◆ Your task
Reproduce the listing with each "Categorías" switched to "Secciones", leaving every other character untouched.

Collected data entries
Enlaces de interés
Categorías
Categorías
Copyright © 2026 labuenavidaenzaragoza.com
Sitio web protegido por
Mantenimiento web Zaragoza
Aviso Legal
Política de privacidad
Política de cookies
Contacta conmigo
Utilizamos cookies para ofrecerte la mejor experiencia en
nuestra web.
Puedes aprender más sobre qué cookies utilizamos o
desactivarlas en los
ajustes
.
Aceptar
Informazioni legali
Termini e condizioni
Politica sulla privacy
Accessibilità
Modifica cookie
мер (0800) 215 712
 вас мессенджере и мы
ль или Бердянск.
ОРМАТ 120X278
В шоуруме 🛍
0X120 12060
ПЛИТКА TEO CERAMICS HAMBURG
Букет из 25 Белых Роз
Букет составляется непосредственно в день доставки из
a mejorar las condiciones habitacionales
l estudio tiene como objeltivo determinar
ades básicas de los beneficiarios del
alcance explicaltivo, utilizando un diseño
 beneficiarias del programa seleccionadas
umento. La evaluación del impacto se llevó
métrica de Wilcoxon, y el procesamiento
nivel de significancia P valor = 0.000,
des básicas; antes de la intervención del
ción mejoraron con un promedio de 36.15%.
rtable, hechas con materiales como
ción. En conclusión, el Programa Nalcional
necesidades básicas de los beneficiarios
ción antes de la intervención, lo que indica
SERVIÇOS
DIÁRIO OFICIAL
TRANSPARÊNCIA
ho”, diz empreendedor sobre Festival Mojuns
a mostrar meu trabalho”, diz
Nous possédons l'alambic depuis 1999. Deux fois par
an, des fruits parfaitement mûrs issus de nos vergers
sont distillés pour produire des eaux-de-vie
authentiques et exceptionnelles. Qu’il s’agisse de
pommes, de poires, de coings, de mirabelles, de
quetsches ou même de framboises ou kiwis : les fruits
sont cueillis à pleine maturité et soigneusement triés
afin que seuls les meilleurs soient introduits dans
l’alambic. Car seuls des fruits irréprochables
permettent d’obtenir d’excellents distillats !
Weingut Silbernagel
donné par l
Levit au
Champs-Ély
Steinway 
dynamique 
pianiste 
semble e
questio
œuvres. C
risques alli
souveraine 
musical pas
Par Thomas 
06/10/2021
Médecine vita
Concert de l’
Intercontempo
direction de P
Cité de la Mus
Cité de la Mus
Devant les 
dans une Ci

◆ Result of the exercise
Enlaces de interés
Secciones
Secciones
Copyright © 2026 labuenavidaenzaragoza.com
Sitio web protegido por
Mantenimiento web Zaragoza
Aviso Legal
Política de privacidad
Política de cookies
Contacta conmigo
Utilizamos cookies para ofrecerte la mejor experiencia en
nuestra web.
Puedes aprender más sobre qué cookies utilizamos o
desactivarlas en los
ajustes
.
Aceptar
Informazioni legali
Termini e condizioni
Politica sulla privacy
Accessibilità
Modifica cookie
мер (0800) 215 712
 вас мессенджере и мы
ль или Бердянск.
ОРМАТ 120X278
В шоуруме 🛍
0X120 12060
ПЛИТКА TEO CERAMICS HAMBURG
Букет из 25 Белых Роз
Букет составляется непосредственно в день доставки из
a mejorar las condiciones habitacionales
l estudio tiene como objeltivo determinar
ades básicas de los beneficiarios del
alcance explicaltivo, utilizando un diseño
 beneficiarias del programa seleccionadas
umento. La evaluación del impacto se llevó
métrica de Wilcoxon, y el procesamiento
nivel de significancia P valor = 0.000,
des básicas; antes de la intervención del
ción mejoraron con un promedio de 36.15%.
rtable, hechas con materiales como
ción. En conclusión, el Programa Nalcional
necesidades básicas de los beneficiarios
ción antes de la intervención, lo que indica
SERVIÇOS
DIÁRIO OFICIAL
TRANSPARÊNCIA
ho”, diz empreendedor sobre Festival Mojuns
a mostrar meu trabalho”, diz
Nous possédons l'alambic depuis 1999. Deux fois par
an, des fruits parfaitement mûrs issus de nos vergers
sont distillés pour produire des eaux-de-vie
authentiques et exceptionnelles. Qu’il s’agisse de
pommes, de poires, de coings, de mirabelles, de
quetsches ou même de framboises ou kiwis : les fruits
sont cueillis à pleine maturité et soigneusement triés
afin que seuls les meilleurs soient introduits dans
l’alambic. Car seuls des fruits irréprochables
permettent d’obtenir d’excellents distillats !
Weingut Silbernagel
donné par l
Levit au
Champs-Ély
Steinway 
dynamique 
pianiste 
semble e
questio
œuvres. C
risques alli
souveraine 
musical pas
Par Thomas 
06/10/2021
Médecine vita
Concert de l’
Intercontempo
direction de P
Cité de la Mus
Cité de la Mus
Devant les 
dans une Ci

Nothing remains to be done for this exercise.